Completa lo siguiente:
1: Según el texto sobre la naturaleza de Cristo, ¿qué dijo Cristo acerca de Abraham?
2: Retoma el texto sobre la naturaleza de Cristo y continúalo a partir de su última oración.

Texto proporcionado:
--------------------------------
Contrariamente al pensamiento de muchos, el Señor Jesucristo en este texto nunca ora para la restitución de una supuesta presencia o íntima comunión junto al Padre y que experimentó en un estado “preexistente” antes de que el mundo fuera creado. Cristo en realidad se refiere aquí a su gloriosa preordenación como el impoluto, salvífico y venidero Mesías Hombre en la mente infinita de Dios: como un «propósito» futuro, como un «plan» tan sólo pero que tendría cumplimiento en el cronos de la historia humana, de acuerdo a los ideales más sublimes del Invisble y Amoroso Hacedor. Por eso Cristo dijo, por su lugar de importancia con respecto al Padre de la Fe salido de la Ur de los Caldeos: «Antes que Abraham fuese, yo soy», es decir, el Mesías prometido en las Santas Escrituras (Is. 9:7; Jn. 8:58). No es posible que “algo” o “alguien” haya sido «ahora» pero además «antes». Con esto estaríamos hablando de “dos personas” en Cristo: un Señor con “dos personalidades” que se traduce como un ser deífico y humano para el trinitarismo. Absurdamente para los trinitarios se debe aceptar lo que no se puede entender. ¿Cómo defender lo no entendible? Para el trinitarismo, la trinidad es una doctrina en la que “no hay que alegar mucho”. Hay que admitir ciegamente, sin discutir, el insondable “misterio” que con maña audaz ha promulgado, mientras que la Biblia nos revela consistentemente la naturaleza propiamente Deífica del Padre que no es “propiamente” la del Hijo. Cristo vino a ser partícipe de la naturaleza divina en su resurección física, en su gloriosa trasformación somática, sin dejar de ser nunca una Persona Humana, tal como fue engendrado, tal como nació. De igual modo, nosostros los creyentes participaremos de esta naturaleza divina y gloriosa (2 P. 1:4), «porque seremos semejantes a él», a Cristo, cuando se «manifieste» en su segunda venida (1 Jn. 3:2).
--------------------------------
Listado de datos:
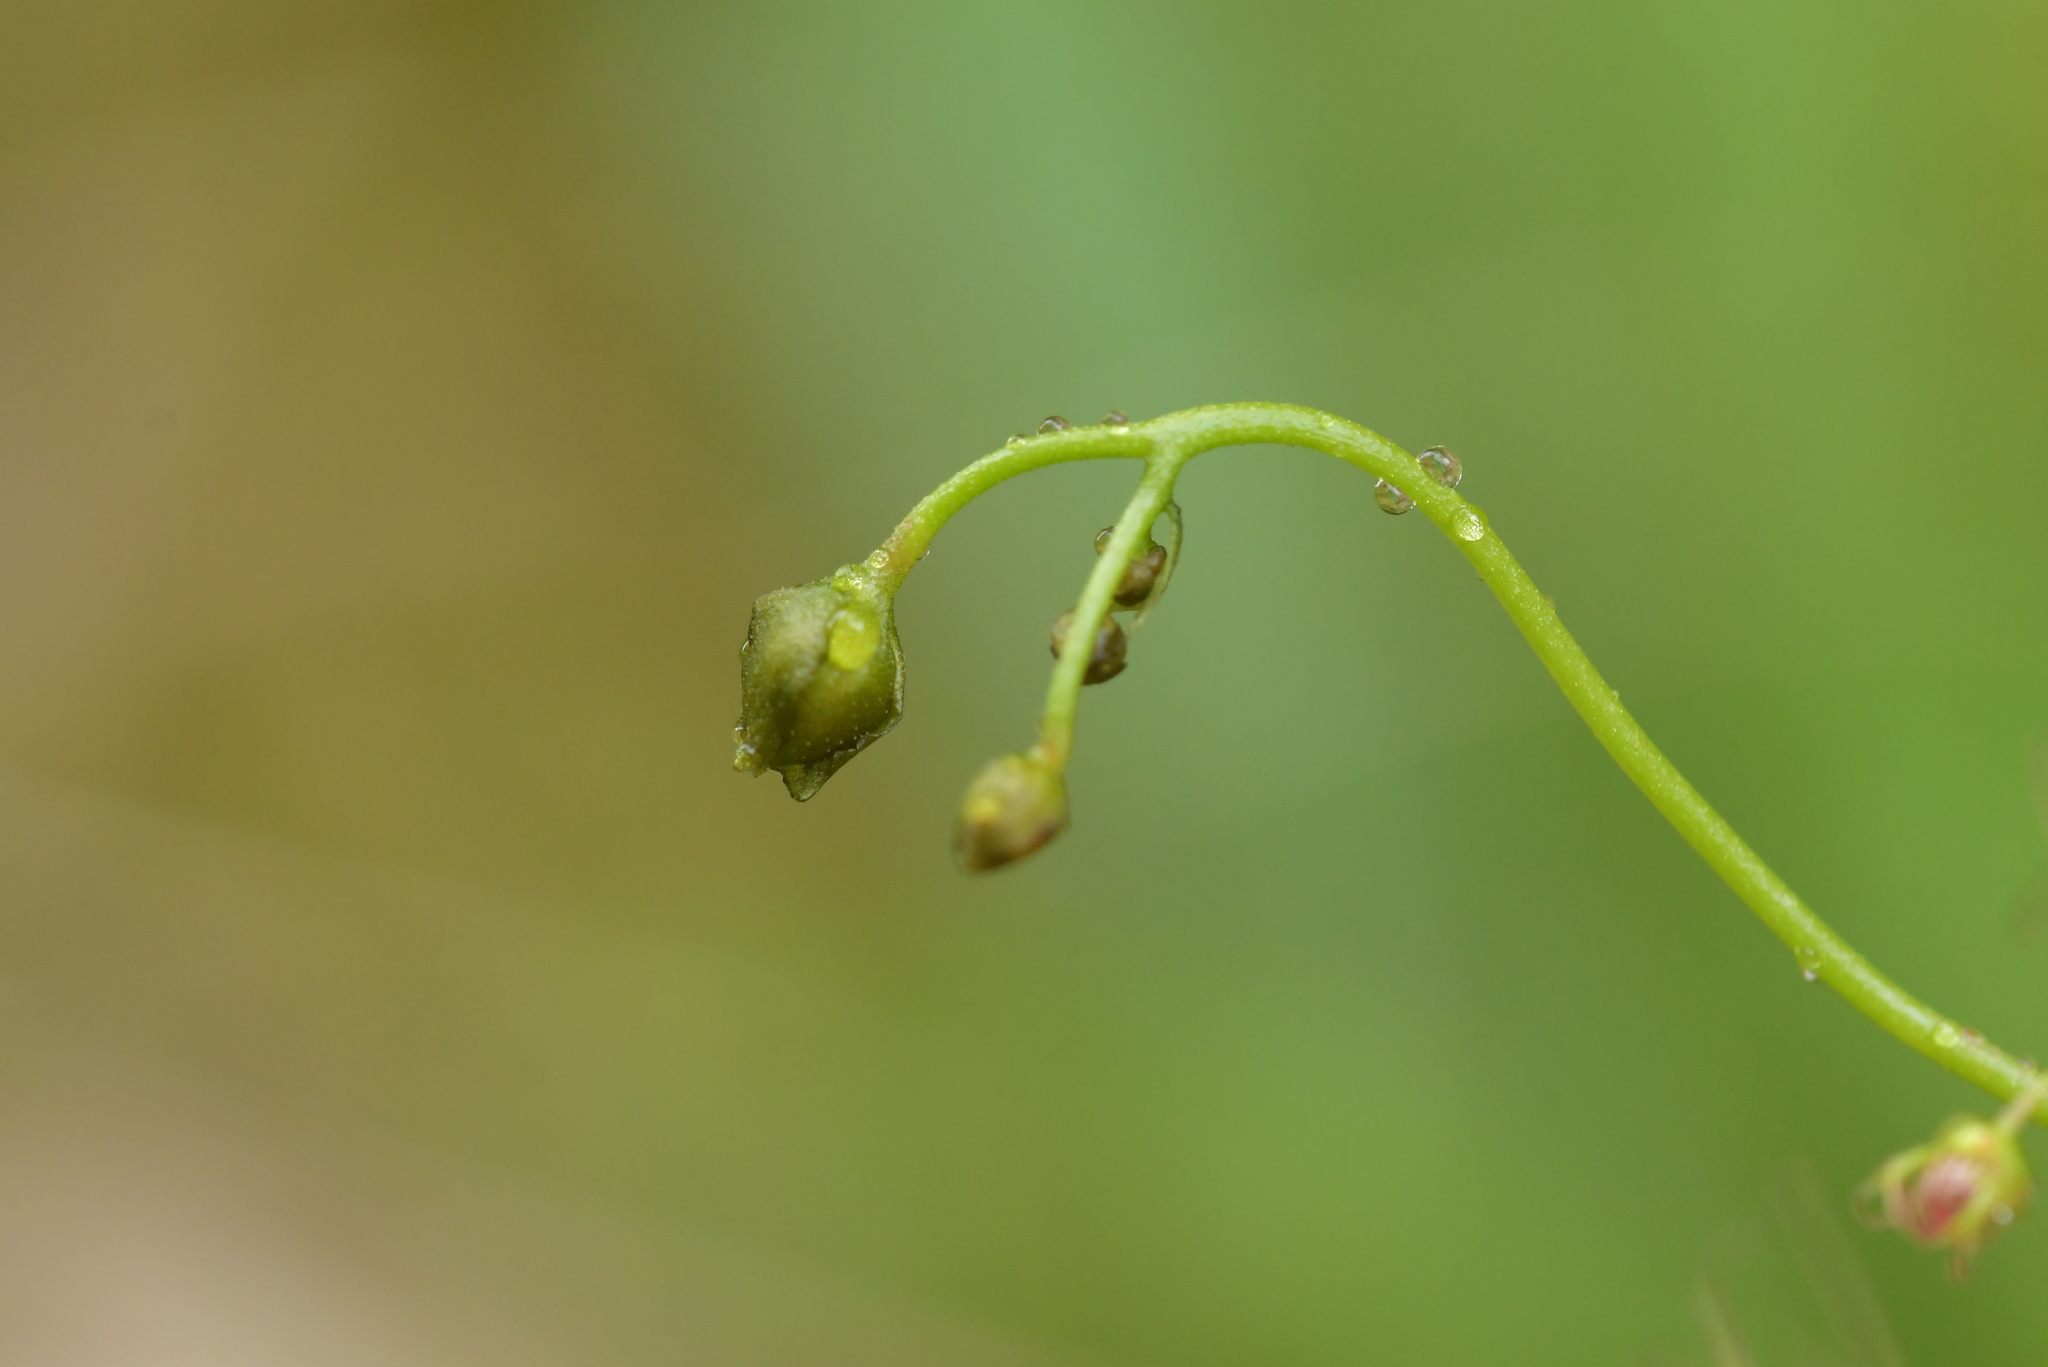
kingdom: Plantae
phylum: Tracheophyta
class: Magnoliopsida
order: Caryophyllales
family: Droseraceae
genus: Drosera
--------------------------------
Resultados del ejercicio:
1: «Antes que Abraham fuese, yo soy».

2:
«. . . porque somos miembros de su cuerpo, de su carne y de sus huesos» (Ef. 5:30).

El Dios Altísimo y Eterno es incorpóreamente espiritual en su naturaleza, porque categóricamente y sin excusas «Dios es espírtu» (Jn. 4:24). De ninguna manera el Creador Divino ha tenido la plena necesidad de tomar un cuerpo humano de carne y huesos, como el que Cristo evidentemente siempre ha tenido, por lo que vemos en las palabras que componen este verso paulino que se escribió aún después de que el Señor resucitó.

Continuando con Jn. 17:5, Cristo solicita simplemente esa «gloria» que ha conocido durante su vida terrena y que estaba en la mente de Dios únicamente como un plan o finalidad. Cristo de cierta forma ya la «tenía», en el sentido proléptico, pero no literalmente. Debemos tener en cuenta la manera judía de expresar conceptos e ideas. Es por eso que hay tanta confusión y terquedad: “no es lo mismo Juana que Chana”. Cuando Cristo regrese, esta «gloria» será manifestada en su maravilloso reinado milenario y terrenal, y punto.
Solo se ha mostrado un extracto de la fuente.